Artificial Intelligence Model Discovers and Exploits Zero-Day Vulnerabilities Across Major Operating Systems and Web Browsers

In a groundbreaking achievement, a new artificial intelligence model developed by Anthropic has demonstrated the ability to autonomously identify and exploit zero-day vulnerabilities across every major operating system and web browser.

According to the report, the model, dubbed Claude Mythos Preview, was tested internally by Anthropic’s security research team for approximately one month, during which time it documented the model’s capabilities, showcasing its effectiveness in discovering and exploiting vulnerabilities at scale.

The results demonstrate a substantial narrowing of the gap between identifying a bug and constructing a working exploit.
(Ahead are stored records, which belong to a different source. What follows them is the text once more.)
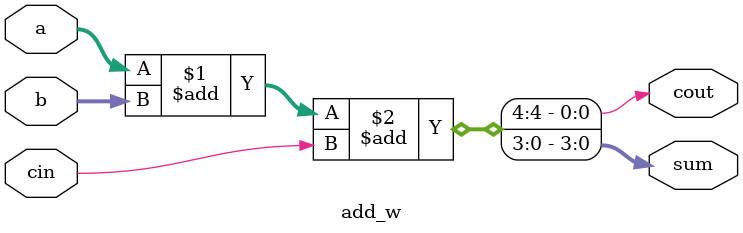
<source format=sv>
module add_w 
#(
	parameter W = 4
)
(
	input [W-1:0]      a, b,
	input               cin,
    output [W-1:0]      sum,
	output             cout
);
	
    assign {cout, sum} = a + b + cin;

endmodule 


</source>
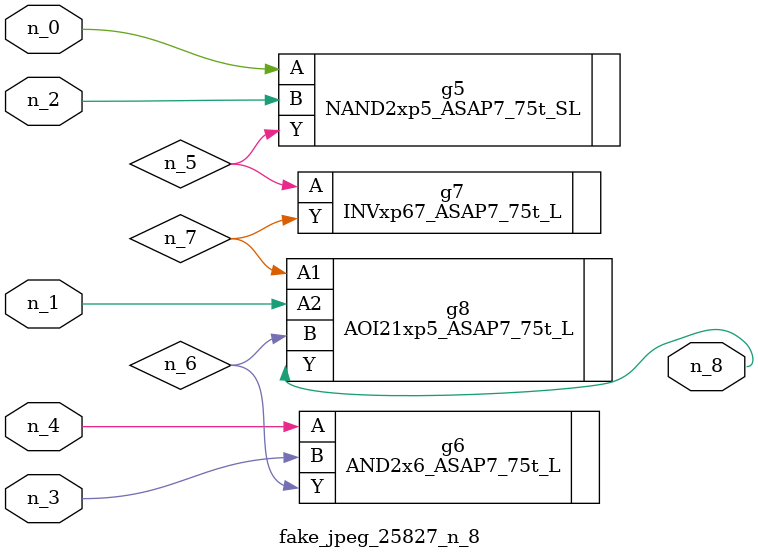
<source format=v>
module fake_jpeg_25827_n_8 (n_3, n_2, n_1, n_0, n_4, n_8);

input n_3;
input n_2;
input n_1;
input n_0;
input n_4;

output n_8;

wire n_6;
wire n_5;
wire n_7;

NAND2xp5_ASAP7_75t_SL g5 ( 
.A(n_0),
.B(n_2),
.Y(n_5)
);

AND2x6_ASAP7_75t_L g6 ( 
.A(n_4),
.B(n_3),
.Y(n_6)
);

INVxp67_ASAP7_75t_L g7 ( 
.A(n_5),
.Y(n_7)
);

AOI21xp5_ASAP7_75t_L g8 ( 
.A1(n_7),
.A2(n_1),
.B(n_6),
.Y(n_8)
);


endmodule
</source>
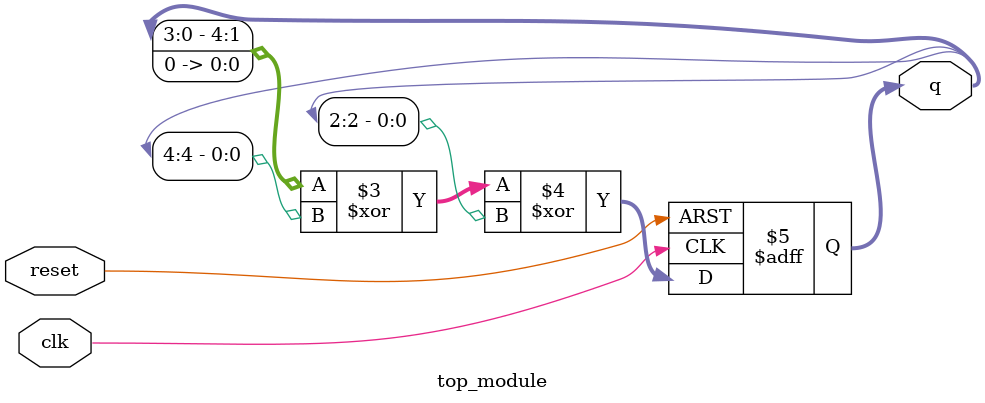
<source format=sv>
module top_module(
	input clk,
	input reset,
	output reg [4:0] q);

	always @(posedge clk or posedge reset) begin
		if (reset)
			q <= 1;
		else
			q <= q << 1 ^ q[4] ^ q[2];
	end
endmodule

</source>
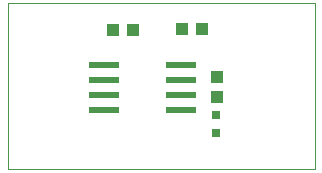
<source format=gtp>
G75*
%MOIN*%
%OFA0B0*%
%FSLAX24Y24*%
%IPPOS*%
%LPD*%
%AMOC8*
5,1,8,0,0,1.08239X$1,22.5*
%
%ADD10C,0.0000*%
%ADD11R,0.1000X0.0197*%
%ADD12R,0.0394X0.0433*%
%ADD13R,0.0433X0.0394*%
%ADD14R,0.0315X0.0315*%
D10*
X000100Y000704D02*
X000100Y006216D01*
X010336Y006216D01*
X010336Y000704D01*
X000100Y000704D01*
D11*
X003312Y002663D03*
X003312Y003163D03*
X003312Y003663D03*
X003312Y004163D03*
X005872Y004159D03*
X005872Y003659D03*
X005872Y003159D03*
X005872Y002663D03*
D12*
X005899Y005373D03*
X006569Y005373D03*
X004281Y005334D03*
X003612Y005334D03*
D13*
X007092Y003763D03*
X007092Y003094D03*
D14*
X007045Y002491D03*
X007045Y001901D03*
M02*

</source>
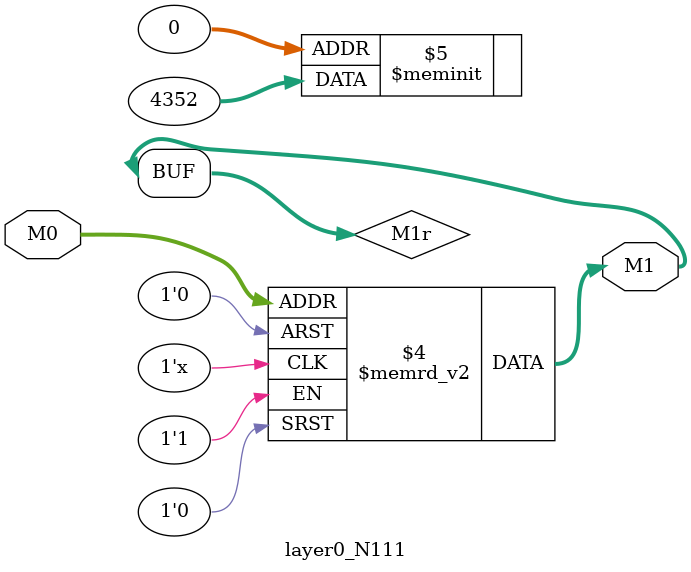
<source format=v>
module layer0_N111 ( input [3:0] M0, output [1:0] M1 );

	(*rom_style = "distributed" *) reg [1:0] M1r;
	assign M1 = M1r;
	always @ (M0) begin
		case (M0)
			4'b0000: M1r = 2'b00;
			4'b1000: M1r = 2'b00;
			4'b0100: M1r = 2'b01;
			4'b1100: M1r = 2'b00;
			4'b0010: M1r = 2'b00;
			4'b1010: M1r = 2'b00;
			4'b0110: M1r = 2'b01;
			4'b1110: M1r = 2'b00;
			4'b0001: M1r = 2'b00;
			4'b1001: M1r = 2'b00;
			4'b0101: M1r = 2'b00;
			4'b1101: M1r = 2'b00;
			4'b0011: M1r = 2'b00;
			4'b1011: M1r = 2'b00;
			4'b0111: M1r = 2'b00;
			4'b1111: M1r = 2'b00;

		endcase
	end
endmodule

</source>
Claude Mythos Preview Outperforms Its Predecessor

  • Compared to its predecessor, Opus 4.6, Claude Mythos Preview showed marked improvement in its ability to produce working shell exploits, achieving success 181 times in the same test.
  • The model achieved tier 5 (complete control flow hijack) on ten separate, fully patched targets, compared to only once for Opus 4.6.

Vulnerabilities Identified and Exploited

  • A 27-year-old denial-of-service vulnerability in OpenBSD’s TCP SACK implementation.
  • A 16-year-old vulnerability in FFmpeg’s H.264 codec.
  • A 17-year-old remote code execution flaw (CVE-2026-4747) in the NFS server.

Claude Mythos Preview also demonstrated its ability to chain multiple flaws to produce JIT heap spray exploits that bypass renderer and OS sandboxes, highlighting the potential for sophisticated attacks.

Project Glasswing Initiative Launched

Anthropics’ response to the findings, Project Glasswing, aims to direct the model’s capabilities towards securing critical software by collaborating with select partners and open-source developers.

The team recommends that organizations consider integrating language models into their vulnerability management workflows, shortening patch cycles, enabling auto-updates, treating CVE-tagged dependency updates as urgent, and revisiting vulnerability disclosure policies to address the increased pace of model-assisted discovery.

Ultimately, the emergence of Claude Mythos Preview highlights the evolving nature of the cybersecurity landscape and underscores the importance of proactive measures to stay ahead of emerging threats.

As the use of artificial intelligence continues to grow, it is essential for organizations to prioritize collaboration, innovation, and continuous learning to ensure the development of effective solutions to counter emerging risks.